Screen Link: https://app.dataquest.io/m/355/list-comprehensions-and-lambda-functions/8/lambda-functions
The function extract_and_increment()
below extracts digits from a string using regex, groups them together using the .group()
method, so we get a single integer, then adds one to that integer.
import re
def extract_and_increment(string):
digits = re.search(r"\d+", string).group()
incremented = int(digits) + 1
return incremented
But I’m not seeing how it’s supposed to work. For example, if
string = "a1bb22ccc333dddd4444eeeee55555"
then my guess is that re.search(r"\d+", string)
would match the digits in string
, which would be 1
, 22
, 333
, 4444
and 55555
the way regexr.com shows here:
But, that doesn’t seem to happen…
string = "a1bb22ccc333dddd4444eeeee55555"
re.search(r"\d+", string)
…generates the output:
<re.Match object; span=(1, 2), match='1'>
…it only seems to match the first digit, 1
. What am I misunderstanding?
After that, what would .group()
do?

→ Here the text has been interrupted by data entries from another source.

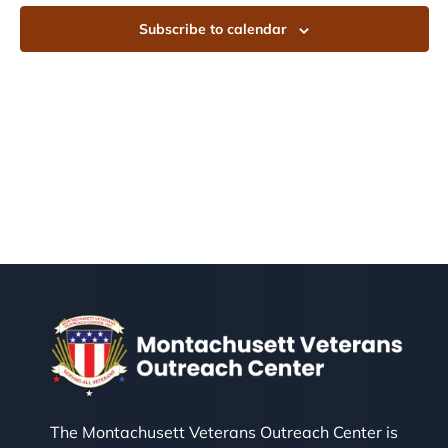
Subscribe to calendar
The Montachusett Veterans Outreach Center is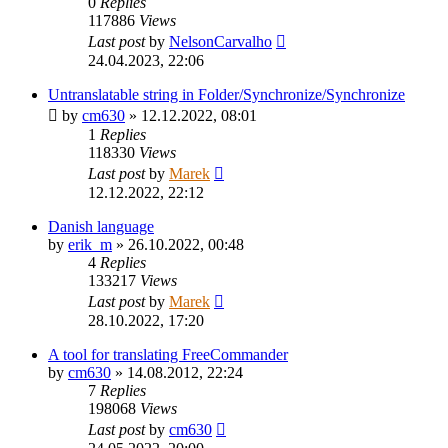
0
Replies
117886
Views
Last post
by
NelsonCarvalho
24.04.2023, 22:06
Untranslatable string in Folder/Synchronize/Synchronize
by
cm630
»
12.12.2022, 08:01
1
Replies
118330
Views
Last post
by
Marek
12.12.2022, 22:12
Danish language
by
erik_m
»
26.10.2022, 00:48
4
Replies
133217
Views
Last post
by
Marek
28.10.2022, 17:20
A tool for translating FreeCommander
by
cm630
»
14.08.2012, 22:24
7
Replies
198068
Views
Last post
by
cm630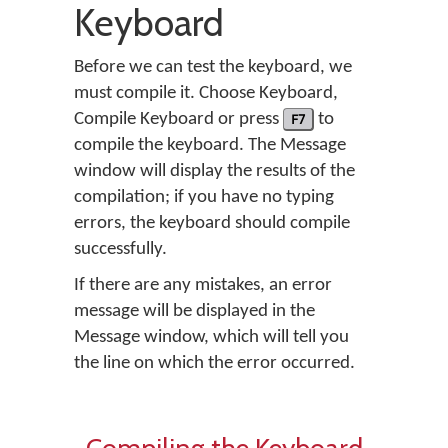
Keyboard
Before we can test the keyboard, we
must compile it. Choose Keyboard,
Compile Keyboard or press
F7
to
compile the keyboard. The Message
window will display the results of the
compilation; if you have no typing
errors, the keyboard should compile
successfully.
If there are any mistakes, an error
message will be displayed in the
Message window, which will tell you
the line on which the error occurred.
Compiling the Keyboard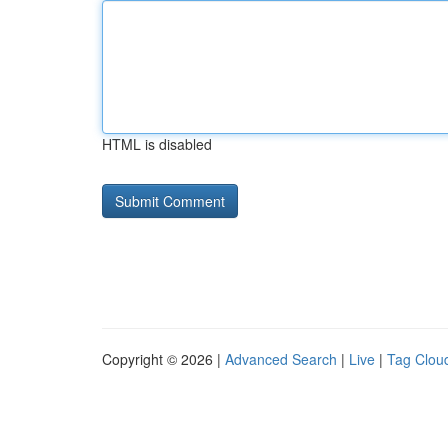
HTML is disabled
Copyright © 2026 |
Advanced Search
|
Live
|
Tag Clou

I’ve only seen re.group()
used with regex that contain capture groups, but this example has no capture groups, so I’m not sure how to interpret it. If I apply .group()
as follows…
digits = re.search(r"\d+", string).group()
digits
…which outputs…
'1'
…I’m not sure what to make of the output. Is it just telling me that there’s one group because there’s just one match?
After that, I understand. incremented = int(digits) + 1
casts digits
(1
in this case) as an integer and adds 1
to that integer (resulting in 2
in this case):
incremented = int(digits) + 1
incremented
Out: 2
To summarize: My questions are about digits = re.search(r"\d+", string).group()
:
- Why does
re.search()
match only the first digit instead of all the digit “groups”? - How is
.group()
supposed to work if there are no capture groups?